Trois incidents contre des journalistes recensés en quatre jours font craindre une détérioration de la liberté de la presse depuis le coup d’État au Niger. Reporters sans frontières (RSF) dénonce ces attaques et appelle au respect du droit d’informer.
Messages hostiles reçus par certains, agressions physiques et confiscation de matériel pour d’autres. Journalistes locaux et correspondants internationaux ont vécu des jours difficiles en couvrant des rassemblements de soutien au Conseil national pour la sauvegarde de la patrie (CNSP), la junte qui a pris le pouvoir au Niger le 26 juillet 2023, et un point de presse des membres de l’ancien parti au pouvoir.
RSF a recensé au moins trois attaques contre des journalistes entre le 27 et le 30 juillet. Si la junte, en la figure du général Abdourahamane Tiani ne s’est pas encore exprimée sur ces incidents, un membre du Comité de soutien au CNSP, Boubacar Kimba, a recommandé, ce week-end, à la télévision nationale “à suspendre jusqu’à nouvel ordre les médias occidentaux qui relaient des messages de haine et d’intoxication”. Une demande inquiétante non suivie d’effet. Dans un communiqué rendu public le 28 juillet, le bureau du conseil d’administration de la Maison de la presse de Niamey dit “s’inquiéter des velléités d’atteintes à la liberté de la presse et à la sécurité des journalistes.”
« Les atteintes à la liberté de la presse que nous voyons émerger au Niger sont extrêmement inquiétantes. Il était, jusque-là, le seul pays du Sahel central épargné par la présence de militaires au pouvoir. Nous rappelons à la junte que le droit à l’information doit être préservé et respecté. Nous l’appelons instamment à veiller à ce qu’aucun journaliste ne soit plus la cible de manifestants et de forces de sécurité dans ce contexte instable que traverse le pays », a déclaré Sadibou Marong, Directeur du bureau Afrique subsaharienne de RSF.
Alors qu’ils couvraient une marche de soutien à la junte le dimanche 30 juillet, la correspondante de la chaîne d’informations internationales TV5 Monde Anne-Fleur Lespiaut et celui du quotidien français Le Figaro Stanislas Poyet ont reçu plusieurs menaces verbales de la part de manifestants hostiles à la présence de journalistes français.
Deux jours plus tôt, lors d’un point presse au siège de la formation politique du président Mohamed Bazoum – le Parti nigérien pour la démocratie et le socialisme (PNDS-Tarayya) – des individus non-identifiés à ce jour ont attaqué les équipes de la radio-télévision nigérienne Anfani et endommagé une caméra de la télévision privée Bonferey. «Notre équipe s’est retrouvée coincée dans la salle par des manifestants venus disperser l’activité.
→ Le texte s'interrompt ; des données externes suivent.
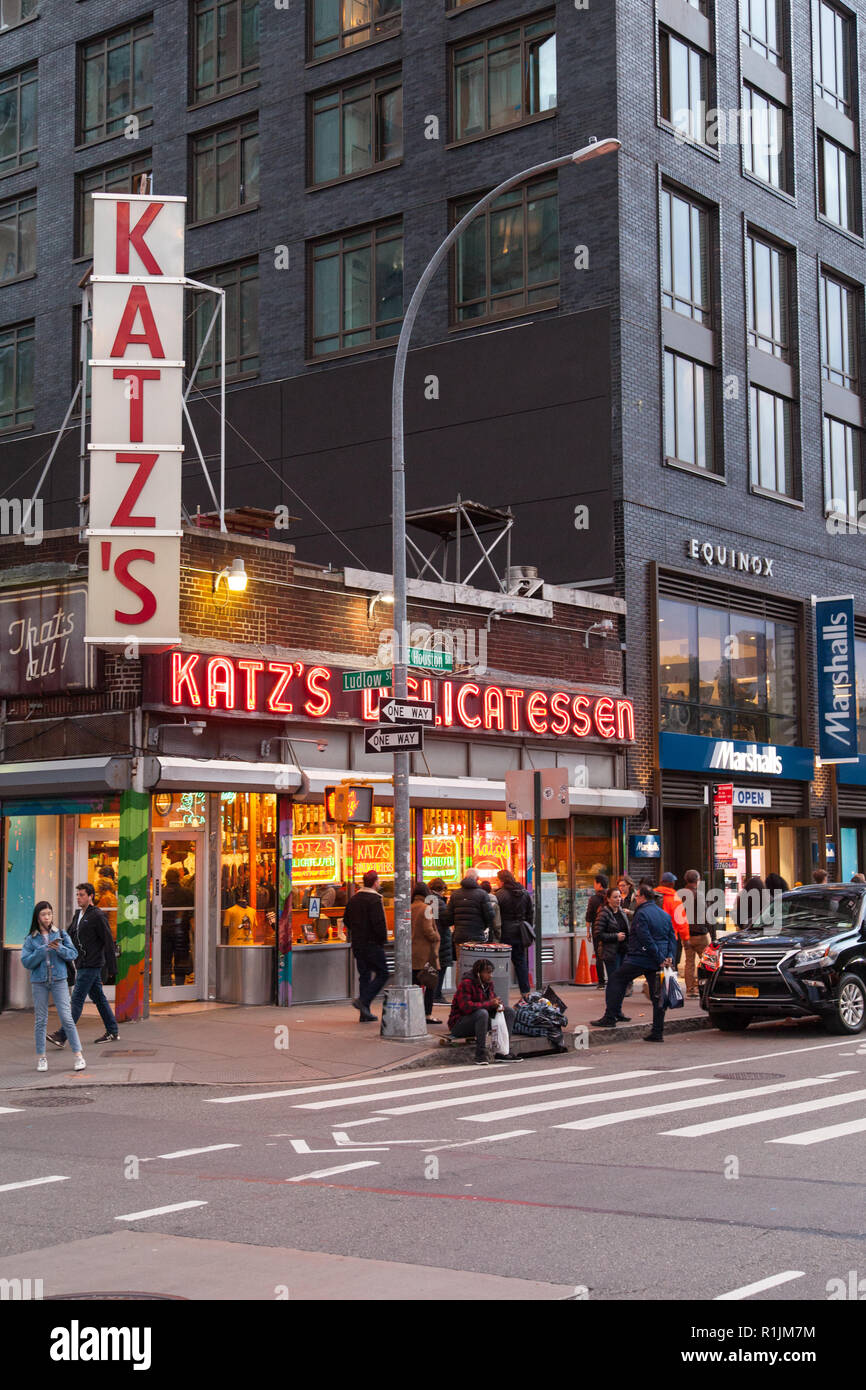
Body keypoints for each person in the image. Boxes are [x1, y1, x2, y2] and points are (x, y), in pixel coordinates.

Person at [592, 880, 677, 1041]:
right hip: (659, 960)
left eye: (637, 896)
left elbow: (645, 938)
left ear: (643, 897)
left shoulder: (641, 914)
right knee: (657, 995)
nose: (635, 899)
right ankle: (657, 1032)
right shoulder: (664, 915)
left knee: (616, 979)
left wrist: (659, 956)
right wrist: (669, 957)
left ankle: (610, 1017)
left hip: (642, 957)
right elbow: (671, 938)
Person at [48, 883, 118, 1049]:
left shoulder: (98, 916)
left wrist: (112, 968)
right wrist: (58, 941)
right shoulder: (78, 914)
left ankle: (62, 1035)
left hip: (92, 964)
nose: (78, 898)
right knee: (99, 998)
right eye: (77, 895)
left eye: (82, 895)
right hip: (82, 963)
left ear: (91, 896)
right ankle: (113, 1031)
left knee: (77, 999)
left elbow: (108, 941)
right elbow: (70, 933)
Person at [22, 902, 87, 1073]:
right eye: (43, 914)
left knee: (67, 1018)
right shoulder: (31, 939)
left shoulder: (60, 933)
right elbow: (26, 962)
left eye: (49, 914)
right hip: (39, 982)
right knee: (40, 1020)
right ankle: (41, 1058)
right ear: (37, 917)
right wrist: (42, 950)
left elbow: (73, 954)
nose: (47, 917)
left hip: (59, 980)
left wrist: (59, 948)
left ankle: (78, 1056)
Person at [447, 958, 519, 1064]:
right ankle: (480, 1054)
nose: (490, 976)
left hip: (481, 1022)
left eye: (491, 973)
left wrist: (498, 1005)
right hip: (459, 1024)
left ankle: (503, 1052)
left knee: (509, 1011)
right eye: (487, 973)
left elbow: (492, 1000)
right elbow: (466, 1007)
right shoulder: (466, 984)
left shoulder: (488, 984)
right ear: (478, 973)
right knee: (482, 1013)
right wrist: (489, 1004)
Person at [344, 870, 389, 1022]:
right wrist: (382, 939)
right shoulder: (375, 900)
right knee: (383, 973)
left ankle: (365, 1013)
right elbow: (378, 923)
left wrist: (357, 931)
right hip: (372, 944)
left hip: (358, 944)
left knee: (365, 976)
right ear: (375, 882)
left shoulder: (354, 899)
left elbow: (346, 920)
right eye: (378, 881)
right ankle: (363, 1001)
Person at [441, 871, 494, 966]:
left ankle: (461, 981)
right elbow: (490, 916)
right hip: (477, 936)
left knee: (461, 965)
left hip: (460, 936)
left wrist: (457, 923)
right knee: (477, 965)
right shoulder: (482, 894)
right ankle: (475, 981)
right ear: (477, 879)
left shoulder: (455, 894)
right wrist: (483, 926)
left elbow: (448, 918)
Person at [495, 868, 533, 996]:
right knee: (520, 962)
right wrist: (527, 927)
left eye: (497, 880)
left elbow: (495, 915)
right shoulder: (524, 893)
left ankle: (501, 991)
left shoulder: (500, 895)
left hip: (505, 931)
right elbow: (530, 914)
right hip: (520, 932)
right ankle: (526, 991)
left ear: (501, 880)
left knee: (501, 963)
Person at [595, 886, 631, 1019]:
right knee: (613, 982)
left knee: (621, 982)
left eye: (619, 897)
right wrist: (615, 936)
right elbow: (598, 934)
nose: (618, 899)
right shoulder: (604, 913)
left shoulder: (621, 911)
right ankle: (610, 1013)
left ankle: (618, 1011)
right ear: (608, 899)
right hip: (611, 953)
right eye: (615, 897)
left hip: (623, 952)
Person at [679, 868, 712, 996]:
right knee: (707, 962)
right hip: (700, 934)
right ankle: (707, 987)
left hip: (686, 934)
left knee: (689, 962)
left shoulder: (680, 895)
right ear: (697, 880)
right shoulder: (699, 895)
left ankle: (690, 989)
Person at [411, 880, 440, 1023]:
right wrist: (437, 936)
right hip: (425, 954)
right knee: (431, 983)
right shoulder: (427, 909)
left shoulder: (409, 907)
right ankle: (427, 1014)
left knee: (415, 985)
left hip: (412, 953)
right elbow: (429, 931)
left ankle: (414, 1013)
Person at [656, 872, 689, 969]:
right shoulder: (675, 899)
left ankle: (652, 982)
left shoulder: (652, 896)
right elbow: (681, 920)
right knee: (668, 965)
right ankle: (666, 983)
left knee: (654, 965)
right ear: (671, 884)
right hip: (669, 937)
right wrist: (685, 938)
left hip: (652, 936)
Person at [428, 878, 452, 1003]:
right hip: (441, 938)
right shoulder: (438, 902)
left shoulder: (428, 900)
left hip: (433, 937)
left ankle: (433, 994)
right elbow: (446, 920)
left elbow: (430, 920)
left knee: (435, 967)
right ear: (441, 889)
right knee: (440, 967)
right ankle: (436, 995)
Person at [586, 873, 609, 988]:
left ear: (599, 884)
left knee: (599, 956)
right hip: (610, 930)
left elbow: (589, 916)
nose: (594, 885)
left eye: (595, 883)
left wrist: (588, 932)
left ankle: (601, 982)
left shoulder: (593, 899)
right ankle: (612, 979)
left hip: (597, 930)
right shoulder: (611, 897)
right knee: (610, 954)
Nos journalistes et d’autres équipes ont essuyé des coups et des insultes avant de réussir à se faufiler pour s’échapper », a déclaré à RSF l’un des responsables du groupe Anfani, Moussa Modi.
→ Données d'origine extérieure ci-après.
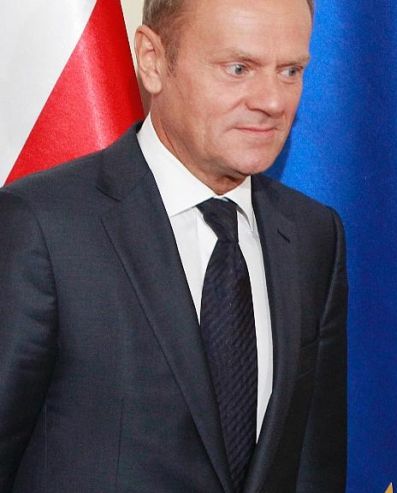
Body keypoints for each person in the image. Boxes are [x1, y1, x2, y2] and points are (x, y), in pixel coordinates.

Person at [0, 0, 346, 491]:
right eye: (239, 68)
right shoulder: (42, 227)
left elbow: (314, 467)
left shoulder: (315, 237)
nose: (273, 100)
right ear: (152, 60)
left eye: (290, 70)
RSF dénonce l’action très nocive des groupes de soutien à la junte, dont les pratiques ressemblent d’ores et déjà fortement aux mécanismes liberticides pour les médias employés dans les pays voisins du Burkina Faso et du Mali à l’arrivée de pouvoirs militaires à la tête du pays, et que l’organisation a analysé dans le rapport Dans la peau d’un journaliste au Sahel. Au regard de ces trajectoires, l’existence d’un régime militaire au Niger, dénoncée au demeurant par la communauté internationale, représente un risque pour les journalistes et la liberté d’informer.
Le Niger occupe la 61e place au Classement mondial de la liberté de la presse établi par RSF en 2023.